Should I choose the minimum or maximum homeowners insurance coverage?

13 May

As homeowner insurance rates rise across the country, some homeowners are opting for policies that offer minimal coverage to keep their premiums affordable. Unfortunately, this choice will leave them at higher risk and in a position where they may have to pay more out of pocket if they have to make a claim on their policy. 

Why homeowners are choosing minimal coverage?

According to Bankrate’s Annual Emergency Savings Report, over half of Americans (56 percent) couldn’t pay for a sudden $1,000 bill from their emergency savings. A shocking 35 percent would need to borrow money, which includes 21 percent who would have to finance the unexpected expense with a credit card. 

In most cases, homeowners deductibles range from $500 to $2,500 making the cost of the deductible difficult to cover for many homeowners. Choosing minimal coverage and a high deductible may lead to lower premium but could leave the homeowner owing a deductible they can’t afford and if damage to their home exceeds their coverage levels they will have to pay any additional repair costs out of pocket. 

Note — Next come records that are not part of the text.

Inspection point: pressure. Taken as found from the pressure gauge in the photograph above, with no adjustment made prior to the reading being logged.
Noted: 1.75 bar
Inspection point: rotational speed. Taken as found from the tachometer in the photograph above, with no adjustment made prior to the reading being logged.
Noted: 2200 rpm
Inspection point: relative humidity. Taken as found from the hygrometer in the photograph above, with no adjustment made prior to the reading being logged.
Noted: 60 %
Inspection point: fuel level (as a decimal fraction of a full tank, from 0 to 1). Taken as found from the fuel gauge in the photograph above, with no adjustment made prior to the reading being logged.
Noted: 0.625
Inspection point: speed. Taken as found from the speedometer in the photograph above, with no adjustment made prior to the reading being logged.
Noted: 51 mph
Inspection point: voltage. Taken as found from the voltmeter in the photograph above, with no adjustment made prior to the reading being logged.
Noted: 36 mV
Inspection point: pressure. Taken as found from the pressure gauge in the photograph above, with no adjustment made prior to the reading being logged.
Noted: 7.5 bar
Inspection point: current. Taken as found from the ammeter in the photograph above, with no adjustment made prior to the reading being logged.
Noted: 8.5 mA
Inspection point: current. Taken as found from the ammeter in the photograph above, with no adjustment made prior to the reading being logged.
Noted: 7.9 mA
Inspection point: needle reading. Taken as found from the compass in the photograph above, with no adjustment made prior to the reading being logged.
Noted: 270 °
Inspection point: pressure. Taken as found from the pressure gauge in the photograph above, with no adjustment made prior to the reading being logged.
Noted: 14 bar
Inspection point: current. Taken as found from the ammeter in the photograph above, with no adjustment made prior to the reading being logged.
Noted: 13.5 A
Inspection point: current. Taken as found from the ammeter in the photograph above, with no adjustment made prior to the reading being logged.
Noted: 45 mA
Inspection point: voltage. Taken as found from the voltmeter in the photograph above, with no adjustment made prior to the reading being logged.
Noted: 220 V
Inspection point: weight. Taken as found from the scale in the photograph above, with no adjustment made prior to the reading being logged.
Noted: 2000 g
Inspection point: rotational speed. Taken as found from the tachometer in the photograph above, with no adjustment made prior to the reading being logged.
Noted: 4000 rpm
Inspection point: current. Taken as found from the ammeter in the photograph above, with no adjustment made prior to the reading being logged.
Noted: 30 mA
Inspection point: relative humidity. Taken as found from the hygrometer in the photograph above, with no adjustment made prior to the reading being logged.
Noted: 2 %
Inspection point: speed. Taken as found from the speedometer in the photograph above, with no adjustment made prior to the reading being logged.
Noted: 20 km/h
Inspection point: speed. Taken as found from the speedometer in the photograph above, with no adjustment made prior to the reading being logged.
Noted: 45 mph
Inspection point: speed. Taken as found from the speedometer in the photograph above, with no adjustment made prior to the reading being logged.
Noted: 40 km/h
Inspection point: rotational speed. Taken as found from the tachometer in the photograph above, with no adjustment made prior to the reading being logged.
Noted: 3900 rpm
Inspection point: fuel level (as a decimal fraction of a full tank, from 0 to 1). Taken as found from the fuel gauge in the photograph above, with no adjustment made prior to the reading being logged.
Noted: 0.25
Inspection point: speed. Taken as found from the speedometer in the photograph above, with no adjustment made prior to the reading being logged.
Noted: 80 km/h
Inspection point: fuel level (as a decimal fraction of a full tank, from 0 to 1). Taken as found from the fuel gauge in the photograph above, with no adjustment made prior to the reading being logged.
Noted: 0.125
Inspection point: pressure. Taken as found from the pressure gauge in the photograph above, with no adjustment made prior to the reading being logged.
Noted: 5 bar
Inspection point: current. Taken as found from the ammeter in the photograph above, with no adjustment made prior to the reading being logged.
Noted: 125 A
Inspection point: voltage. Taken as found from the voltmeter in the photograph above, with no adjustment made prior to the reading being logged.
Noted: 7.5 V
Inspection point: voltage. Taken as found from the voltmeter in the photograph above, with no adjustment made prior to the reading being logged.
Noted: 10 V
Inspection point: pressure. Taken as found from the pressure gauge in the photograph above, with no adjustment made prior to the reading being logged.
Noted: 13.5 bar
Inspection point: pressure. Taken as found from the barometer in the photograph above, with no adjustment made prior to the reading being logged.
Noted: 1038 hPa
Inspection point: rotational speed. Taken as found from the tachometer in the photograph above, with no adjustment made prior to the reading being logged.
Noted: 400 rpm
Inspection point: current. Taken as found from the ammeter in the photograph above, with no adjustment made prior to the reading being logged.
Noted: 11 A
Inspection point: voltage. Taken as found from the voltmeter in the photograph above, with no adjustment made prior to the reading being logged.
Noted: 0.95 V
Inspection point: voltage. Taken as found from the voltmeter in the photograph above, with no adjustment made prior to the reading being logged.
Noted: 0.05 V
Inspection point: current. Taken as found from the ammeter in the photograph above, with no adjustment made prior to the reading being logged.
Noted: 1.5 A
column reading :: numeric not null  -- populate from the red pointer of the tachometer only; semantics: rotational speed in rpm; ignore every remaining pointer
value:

What exactly is underinsured?

Not carrying enough coverage and dropping certain coverage types are a couple of ways a homeowner can be underinsured. In addition, homeowners who no longer have a mortgage are free to drop coverage altogether, but both of these strategies leave a homeowner to major expenses if their home is heavily damaged or destroyed. 

Here are a couple of ways homeowners could be underinsured:

Low coverage limits: In most cases, your lender will require that you carry enough coverage to rebuild your house but there are often options to lower your coverage levels which can lead to you being exposed financially if your home is severely damaged. 

As inflation has pushed up the cost of labor and building supplies, it is also possible that your previous coverage levels are no longer enough to repair your home after a major incident. Some homeowners may be underinsured and not even be aware of it. 

Missing coverages: In many states there are policy-add-ons that either extend coverage limits or cover a specific type of peril. As an example, flood or earthquake damage is excluded from a standard homeowners policy which means you must be carrying a separate policy to be protected against these specific perils. If you are not carrying a flood or earthquake policy, you will have to cover all damages related to these perils out of pocket.

In some states, windstorm and hail damage may also be excluded from a standard homeowners policy, requiring you to purchase a rider or separate policy to cover these damages and if you don’t have this coverage those costs would fall to you. 

While cutting or lowering coverages is one way to slash your premium, it is never a good idea to be underinsured as you can end up being on the hook for tens of thousands of dollars in costs if your home is severely damaged.

The best advice is to check with your insurance agent regarding your homes risk and how much coverage you should carry.

Why is home insurance getting more expensive?

There are a number of reasons that the cost of homeowners insurance is rising. As climate change takes hold more frequent and severe storms are doing extensive damage, leading to more claims, straining insurance company’s finances. According to the Insurance Information Institute, insurers paid out an average of $1.10 for every $1 in premiums collected in 2023. 

In addition to more frequent storms, inflation has pushed up the cost of both labor and building materials, leading to higher rebuilding and repair costs, insurers pass those costs onto policyholders vial higher premiums. 

As affordable coverage becomes difficult to locate, homeowners may have to consider insurers of last resort in some states or lowering their coverages to keep their premiums affordable. 

According to Bankrate data, average cost of homeowners insurance is $2,151 in the U.S. However, individual rates will vary dramatically depending on a variety of factors which include the location, construction type and age, and the homeowner’s claims history and credit history. 

How risky is it to be underinsured?

If your home is damaged or destroyed by a major storm, you will be on the hook for any costs beyond your coverage limits. As example, if your home is insured for $200,000 but it ends up costing $300,000 to rebuild it after a tornado destroys it, you will need to cover $100,000 in costs. 

Here are a few ways to avoid being underinsured. 

Review your policy: Review your policy on a yearly basis or if you have made significant improvements to your home. Ask your agent to make sure you are properly covered and if your premium is too high consider shopping your coverage with a variety of different insurance companies. 

Know your replacement cost: Check the replacement cost of your home on a regular basis to make sure your coverage levels are appropriate. Building costs can escalate quickly which can lead to you being underinsured. 

Protect your home with additional coverages: If you live in an area that is prone to natural disasters such as flooding or earthquakes, you will need to carry additional coverages to be fully protected.